Activity
Continue the comment thread about discarded office supplies and pride, picking up right after its last sentence.

Page text
══════════════════════════════

First, I was amazed at the people that looked down on this type of work. From the people we cleaned up after (can we say snob? I was cleaning up AFTER them, if they hadn’t been so messy then it would have saved their company money) to the people that were hired. Some of them didn’t make any more money during the day but felt they were socially supior to those that were emptying trash. It was really very sad. I worked with a diverse group of people that were only brought together by their pride not getting in the way of earning extra cash.
The second is the amazing amount of stuff thrown away!! Cans thrown in the garbage (a dollar or two a night sometimes, quite a few at .05 each!), perfectly good folders, binders, totes, office supplies, packaged candy, gifts. It was crazy! Every thing always looked brand new! I am a lite germaphobe, so if I was willing to drag the stuff home it had to be clean and in good condition. The worst offenders were real estate and mortgage companies. I once found two totes filled with all the filing supplies & binders marked to be thrown out. I still have those very servicable totes.
I can’t imagine the money wasted. Even if they didn’t want or could no longer use the items, they were just to lazy to donate the items to be reused.
Pride and Prejudice is a great favorite of mine. On your review I will have to put this one on request.
I do think participating in the Compact has the advantage of making one aware of their pride issues. Like you I take great pride in my home. Luckily I also love vintage, antique and what might be called a hodge-podge style.
One of my tasks at one job was to close down one of our offices. There were a lot of salvagables! I hate waste so I was going through old filing cabinets for paper clips and folders. It’s amazing what people leave behind. Banker’s lamps. Fancy calculators. Plants. Money – can you believe people walked away from cash? And not just pennies either. Katy, you’ll be in hog heaven if you ever have to clean out departed employees’ offices.
The office supplies I took lasted me years; I got the banker’s lamp I’d always coveted but never needed enough to justify buying; the black mesh desk equipment, ditto. The remainders went to other employees and my neighbor’s grammar school – two SUV’s worth of small office supplies, enough to cover a semester’s use.
For me, pride combines with sloth. I do not consider sorting through yard sales to be good use of my time and I not like having to paw through random junk at thrift stores, many times over many trips, to find the thing that I need. I want the cushions on my porch swing to look nice and I want my lawn furniture to match, or at least have no obvious fixes.
In response to Diana: it was hard to find the time to sort through all the goods so they were not wasted. I had less than a month to close up shop, erase all the computer and copier hard drives, find a reputable buyer for the electronics and furniture, find another buyer when the first one looked to be flaking out, deal with the first buyer when he alleged he hadn’t broken the contract *yet*, negotiate our way out of our lease, properly save and secure the personnel & intellectual property files (paper and electronic), arrange for the move to the new spaces, track down and contact former employees to share our new contact information, notify vendors and customers of same, reassure them that we weren’t closing up and leaving them in the lurch, and so on. This in addition to my usual duties managing the company. Contracts needed to be signed, employees paid, 401(k)s managed, patents persued, sales calls made, product development furthered, etc.

══════════════════════════════

Dataset items
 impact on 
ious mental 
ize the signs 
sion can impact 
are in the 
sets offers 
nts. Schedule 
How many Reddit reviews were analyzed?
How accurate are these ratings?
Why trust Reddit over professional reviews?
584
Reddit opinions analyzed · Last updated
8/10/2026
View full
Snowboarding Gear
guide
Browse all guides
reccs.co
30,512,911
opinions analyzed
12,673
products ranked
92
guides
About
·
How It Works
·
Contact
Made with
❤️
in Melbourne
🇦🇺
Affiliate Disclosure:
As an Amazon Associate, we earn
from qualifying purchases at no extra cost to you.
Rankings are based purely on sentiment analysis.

══════════════════════════════

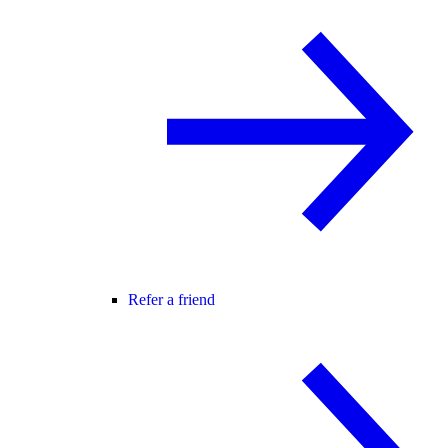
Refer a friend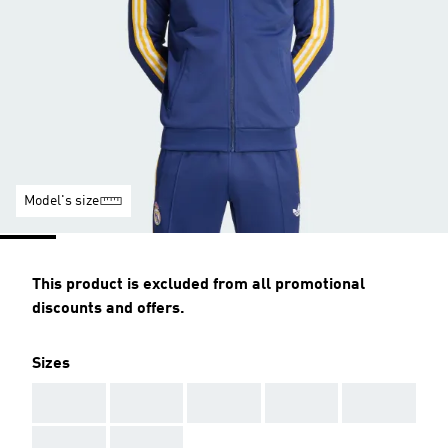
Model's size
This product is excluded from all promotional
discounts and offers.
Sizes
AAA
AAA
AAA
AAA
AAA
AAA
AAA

══════════════════════════════

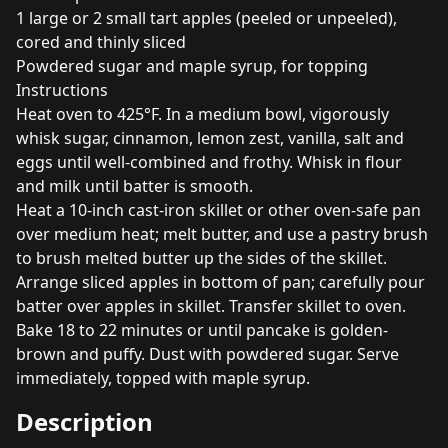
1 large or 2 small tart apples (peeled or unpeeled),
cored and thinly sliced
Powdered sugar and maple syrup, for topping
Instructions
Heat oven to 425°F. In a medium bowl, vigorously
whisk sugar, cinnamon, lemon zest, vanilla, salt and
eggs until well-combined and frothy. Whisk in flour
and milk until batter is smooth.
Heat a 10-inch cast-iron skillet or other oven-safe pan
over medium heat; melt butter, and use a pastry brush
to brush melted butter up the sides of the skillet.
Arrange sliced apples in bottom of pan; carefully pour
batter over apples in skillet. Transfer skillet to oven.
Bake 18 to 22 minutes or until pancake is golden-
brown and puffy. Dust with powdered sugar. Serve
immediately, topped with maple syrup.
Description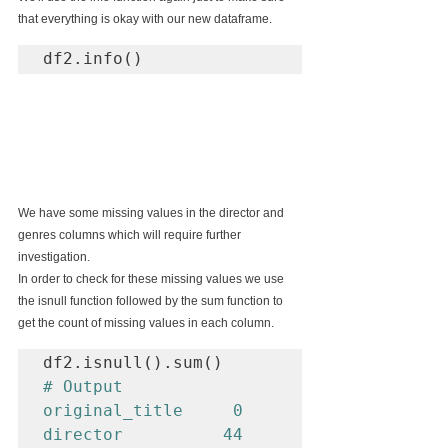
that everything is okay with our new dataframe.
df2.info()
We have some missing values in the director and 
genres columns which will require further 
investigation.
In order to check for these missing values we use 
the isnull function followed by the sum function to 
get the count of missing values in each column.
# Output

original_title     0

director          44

══════════════════════════════

Reply
The financial return – to the company, not to the nonprofit or to the world – of time spent sorting through supplies was almost nil. Compare that to the return on the time spent arranging the sale of equipment, which was in the tens of thousands, and to the potential cost of losing a sale because I was stripping paper clips – that cost $2 per thousand – off old files. The company wasn’t turning a profit, so we didn’t even benefit from the tax break.
In other words, saving these small items from the landfill is a classic case of an externality: the cost of not wasting is not borne by the one making the effort.
Wow, sounds like a book I need to try and find at the library. 🙂
There is good pride and bad pride, and everybody posting here has a good sense of the “right” kind of pride.
I take pride in finding something from a thrift store and restoring it to its former glory.
I take pride that people feel comfortable plopping down in my home, even spilling a pop on the floor. It tells me that my focus is on the people and not the things. I think we have all been to a home where you felt like you didn’t want to touch anything, and you maybe even felt “small” and unable to measure up when pitted against the “stuff”.
I feel tremendous pride in my husband. There is no job, none beneath him in order to feed and shelter his family. One of my favorite Little House on the Prairie episodes is when the Ingalls are essentially destitute and pa does whatever jobs he can in order to bring home money for the family; digging a drainage trench, cleaning out a stable, etc.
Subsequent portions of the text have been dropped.